-- Recorded data follows --

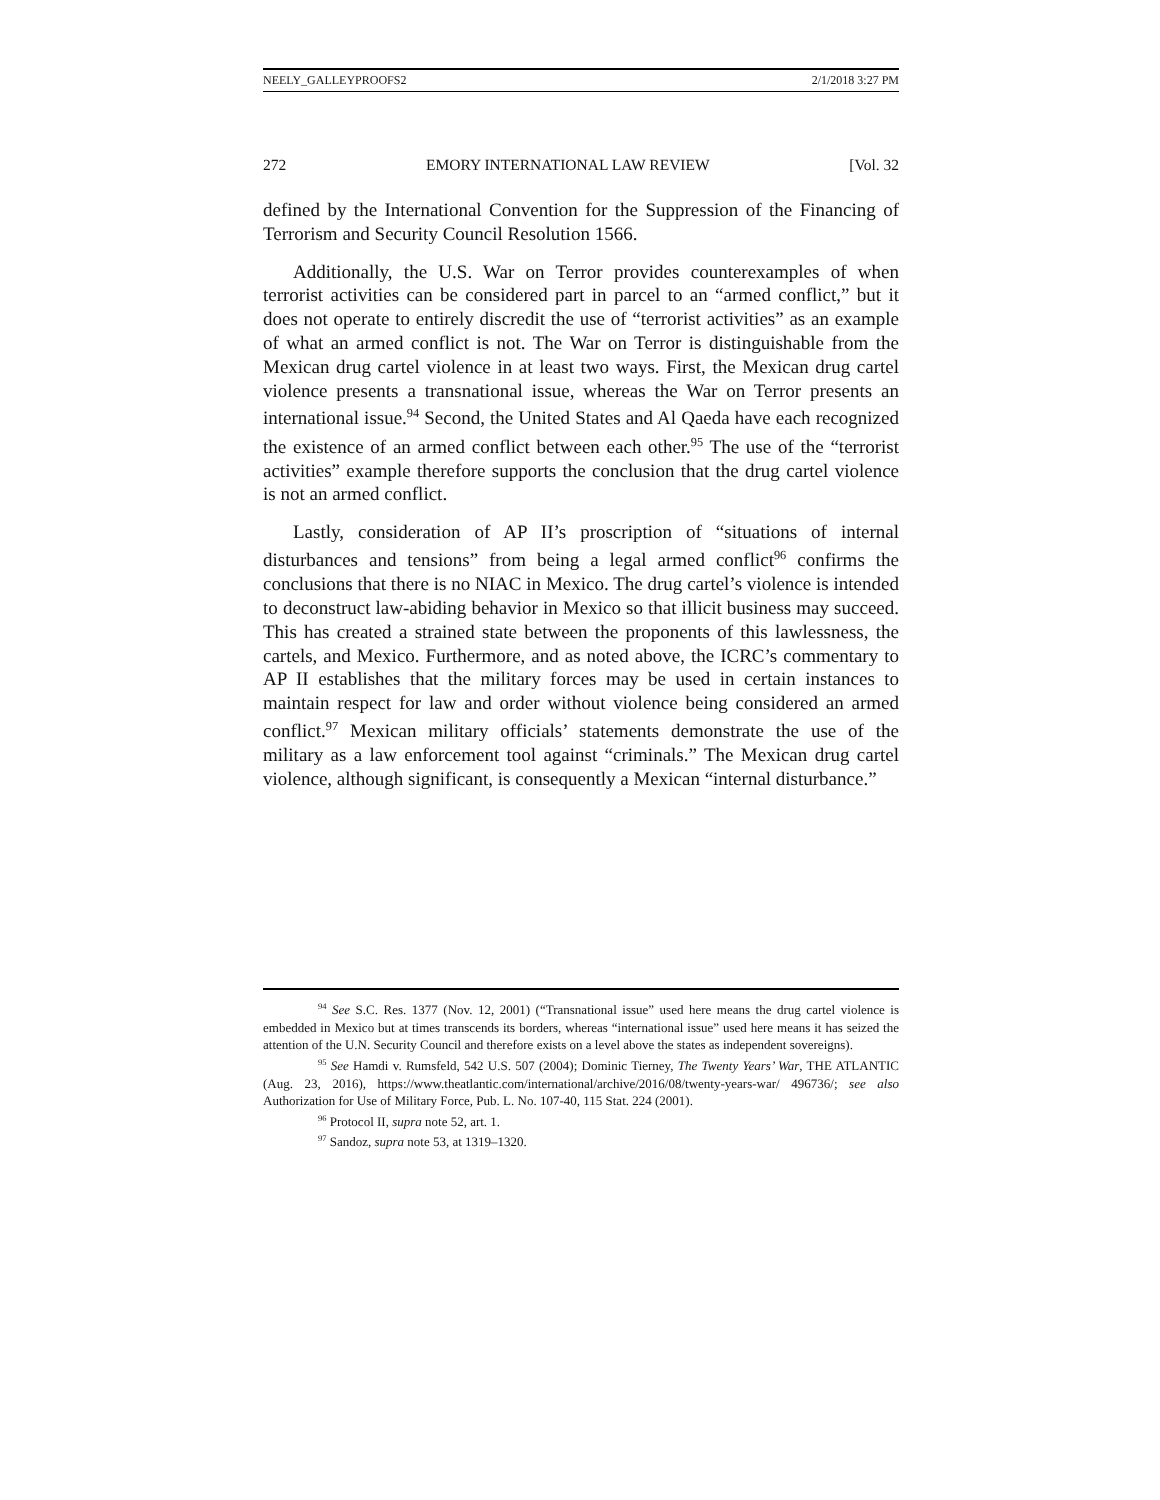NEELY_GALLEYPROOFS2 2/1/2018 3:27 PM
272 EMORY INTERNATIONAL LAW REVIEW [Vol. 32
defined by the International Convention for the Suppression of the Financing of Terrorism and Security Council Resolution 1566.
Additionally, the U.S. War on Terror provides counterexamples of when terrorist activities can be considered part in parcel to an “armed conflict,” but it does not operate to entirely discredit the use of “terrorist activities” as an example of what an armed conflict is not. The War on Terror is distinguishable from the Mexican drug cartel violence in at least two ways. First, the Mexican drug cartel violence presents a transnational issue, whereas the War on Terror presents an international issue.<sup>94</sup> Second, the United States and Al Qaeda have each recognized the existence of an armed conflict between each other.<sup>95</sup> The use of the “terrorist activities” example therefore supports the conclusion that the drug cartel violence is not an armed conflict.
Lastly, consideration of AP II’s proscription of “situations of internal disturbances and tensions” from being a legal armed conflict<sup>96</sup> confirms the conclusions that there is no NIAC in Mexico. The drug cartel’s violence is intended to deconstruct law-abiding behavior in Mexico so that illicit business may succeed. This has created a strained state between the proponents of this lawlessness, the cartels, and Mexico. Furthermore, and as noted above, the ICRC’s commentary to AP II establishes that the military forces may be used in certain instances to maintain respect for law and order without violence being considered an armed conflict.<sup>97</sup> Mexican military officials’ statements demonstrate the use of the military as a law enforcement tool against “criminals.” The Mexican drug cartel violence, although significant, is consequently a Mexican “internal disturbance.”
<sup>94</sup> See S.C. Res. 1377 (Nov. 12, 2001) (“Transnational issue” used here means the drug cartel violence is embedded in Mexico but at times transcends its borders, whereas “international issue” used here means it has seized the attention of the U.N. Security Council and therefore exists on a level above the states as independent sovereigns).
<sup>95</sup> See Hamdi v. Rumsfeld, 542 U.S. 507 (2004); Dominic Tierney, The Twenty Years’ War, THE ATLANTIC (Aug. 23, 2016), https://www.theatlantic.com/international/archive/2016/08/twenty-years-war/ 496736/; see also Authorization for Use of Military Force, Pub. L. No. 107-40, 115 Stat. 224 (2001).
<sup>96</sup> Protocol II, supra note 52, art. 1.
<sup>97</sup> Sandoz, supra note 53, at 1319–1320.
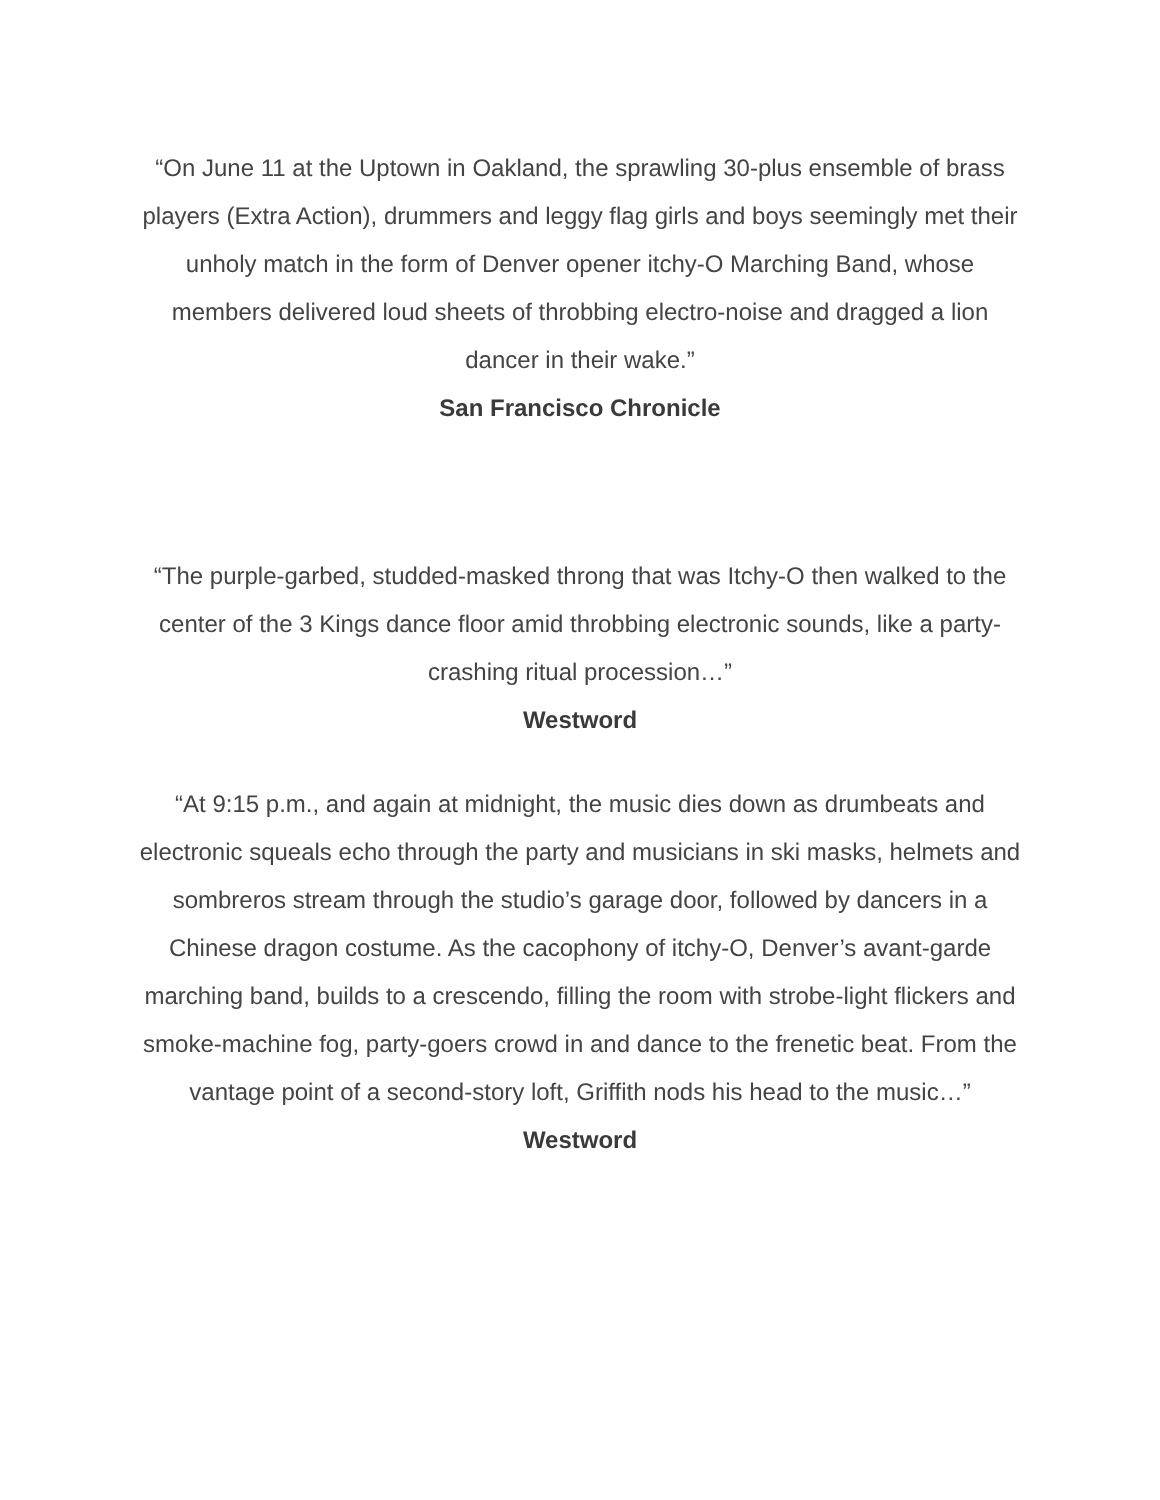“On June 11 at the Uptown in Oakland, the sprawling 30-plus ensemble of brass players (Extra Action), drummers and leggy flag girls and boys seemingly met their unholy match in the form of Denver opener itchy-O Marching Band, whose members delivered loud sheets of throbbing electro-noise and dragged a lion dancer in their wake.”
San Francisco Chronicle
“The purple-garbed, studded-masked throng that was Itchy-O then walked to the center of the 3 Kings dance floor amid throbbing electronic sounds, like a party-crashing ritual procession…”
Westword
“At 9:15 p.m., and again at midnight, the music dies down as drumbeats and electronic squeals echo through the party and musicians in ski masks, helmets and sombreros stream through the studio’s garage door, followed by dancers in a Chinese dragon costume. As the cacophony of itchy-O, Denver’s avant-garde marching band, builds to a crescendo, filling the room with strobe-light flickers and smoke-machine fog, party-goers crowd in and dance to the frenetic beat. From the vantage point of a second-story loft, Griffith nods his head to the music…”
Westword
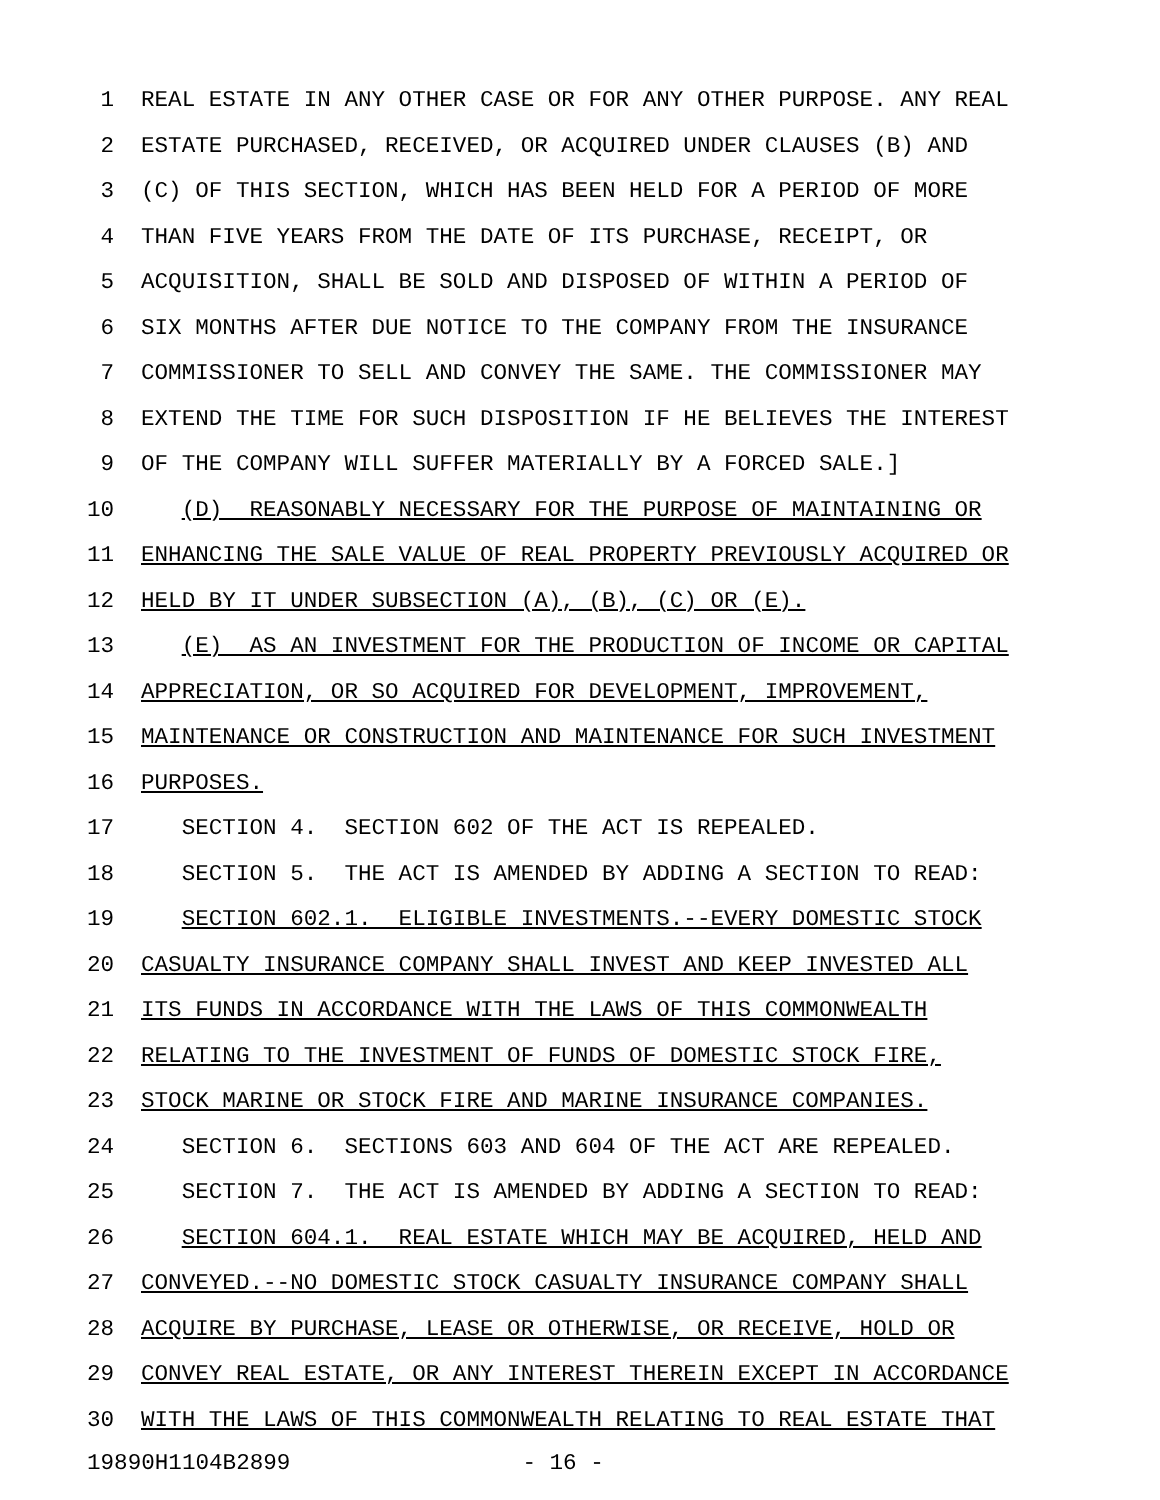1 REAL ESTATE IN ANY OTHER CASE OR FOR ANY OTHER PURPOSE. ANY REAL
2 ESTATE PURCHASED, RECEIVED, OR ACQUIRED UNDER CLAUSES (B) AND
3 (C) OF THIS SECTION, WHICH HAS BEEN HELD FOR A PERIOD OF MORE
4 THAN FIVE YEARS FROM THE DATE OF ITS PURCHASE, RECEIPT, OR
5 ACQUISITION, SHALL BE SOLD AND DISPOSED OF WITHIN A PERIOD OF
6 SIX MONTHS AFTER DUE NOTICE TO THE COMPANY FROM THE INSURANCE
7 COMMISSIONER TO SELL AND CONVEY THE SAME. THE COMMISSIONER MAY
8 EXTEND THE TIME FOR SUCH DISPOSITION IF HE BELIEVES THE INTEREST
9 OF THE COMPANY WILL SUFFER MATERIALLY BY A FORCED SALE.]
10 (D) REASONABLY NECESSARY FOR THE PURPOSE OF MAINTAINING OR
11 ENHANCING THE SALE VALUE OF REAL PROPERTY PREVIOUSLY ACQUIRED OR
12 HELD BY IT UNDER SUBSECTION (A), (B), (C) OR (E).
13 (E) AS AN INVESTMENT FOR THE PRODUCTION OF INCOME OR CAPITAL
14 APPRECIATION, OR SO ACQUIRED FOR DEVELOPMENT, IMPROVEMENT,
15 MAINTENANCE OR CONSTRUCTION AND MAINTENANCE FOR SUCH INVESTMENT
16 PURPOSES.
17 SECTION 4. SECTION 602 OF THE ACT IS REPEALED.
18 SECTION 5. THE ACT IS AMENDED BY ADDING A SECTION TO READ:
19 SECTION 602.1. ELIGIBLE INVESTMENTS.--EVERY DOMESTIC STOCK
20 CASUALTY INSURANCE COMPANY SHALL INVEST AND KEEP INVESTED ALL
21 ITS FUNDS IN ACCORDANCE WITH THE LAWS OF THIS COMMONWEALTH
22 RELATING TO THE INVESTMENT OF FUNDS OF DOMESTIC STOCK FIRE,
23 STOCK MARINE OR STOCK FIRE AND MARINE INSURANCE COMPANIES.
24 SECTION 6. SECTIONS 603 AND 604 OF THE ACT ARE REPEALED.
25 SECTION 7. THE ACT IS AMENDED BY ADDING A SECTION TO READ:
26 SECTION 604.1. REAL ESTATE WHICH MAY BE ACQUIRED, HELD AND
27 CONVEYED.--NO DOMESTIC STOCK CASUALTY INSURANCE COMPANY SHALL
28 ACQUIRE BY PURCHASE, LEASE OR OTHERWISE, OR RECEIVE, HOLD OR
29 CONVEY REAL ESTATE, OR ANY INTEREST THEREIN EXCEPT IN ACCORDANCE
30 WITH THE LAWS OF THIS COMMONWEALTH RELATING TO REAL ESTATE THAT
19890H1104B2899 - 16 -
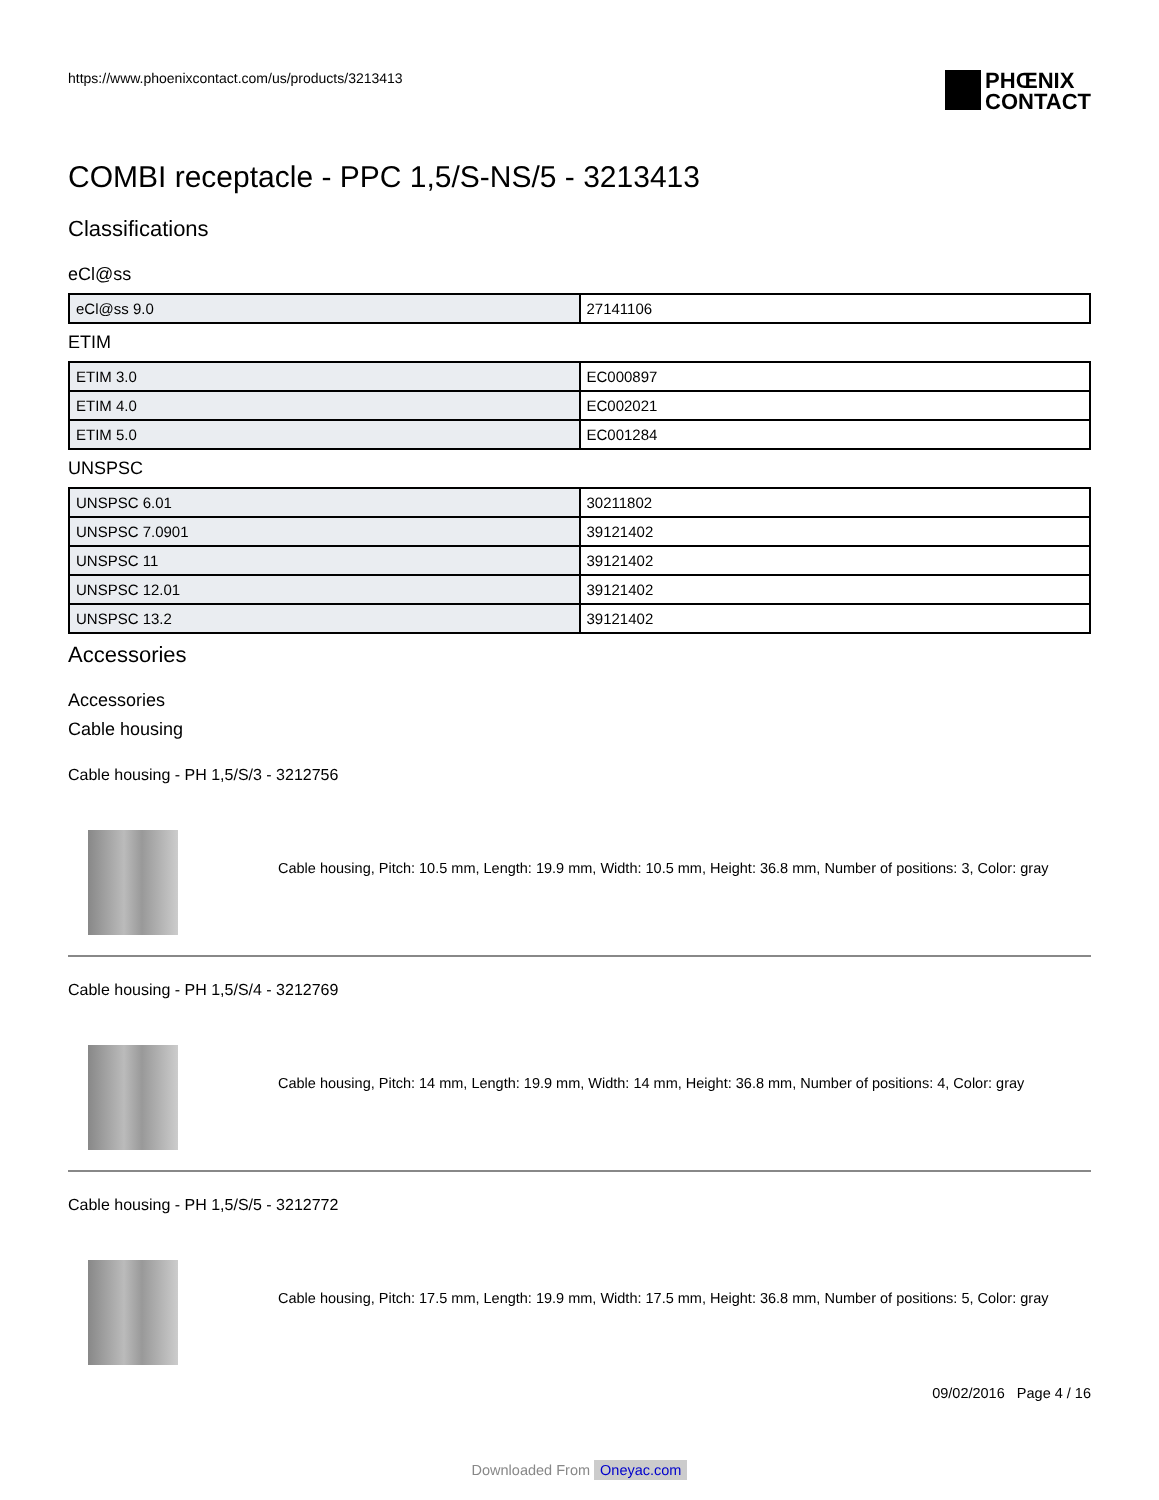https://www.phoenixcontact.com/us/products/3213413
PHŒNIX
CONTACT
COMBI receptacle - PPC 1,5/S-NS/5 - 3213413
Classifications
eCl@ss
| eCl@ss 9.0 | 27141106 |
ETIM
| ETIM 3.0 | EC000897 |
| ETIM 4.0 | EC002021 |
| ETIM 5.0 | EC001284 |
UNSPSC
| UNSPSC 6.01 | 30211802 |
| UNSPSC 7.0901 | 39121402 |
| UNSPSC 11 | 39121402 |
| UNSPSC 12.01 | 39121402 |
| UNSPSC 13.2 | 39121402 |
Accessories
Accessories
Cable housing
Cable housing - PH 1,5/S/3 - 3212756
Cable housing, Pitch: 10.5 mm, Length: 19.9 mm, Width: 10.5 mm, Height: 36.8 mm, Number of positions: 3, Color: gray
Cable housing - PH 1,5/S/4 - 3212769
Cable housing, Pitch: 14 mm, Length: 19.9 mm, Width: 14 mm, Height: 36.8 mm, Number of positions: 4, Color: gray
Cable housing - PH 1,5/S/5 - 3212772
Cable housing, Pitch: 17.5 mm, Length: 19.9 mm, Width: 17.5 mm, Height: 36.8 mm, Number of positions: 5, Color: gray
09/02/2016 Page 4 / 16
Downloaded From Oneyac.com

-- Recorded data concluded --

> [Your task]: Where a line above holds the string "READ", show that line.

> [Response to this task]:
18 SECTION 5. THE ACT IS AMENDED BY ADDING A SECTION TO READ:
25 SECTION 7. THE ACT IS AMENDED BY ADDING A SECTION TO READ:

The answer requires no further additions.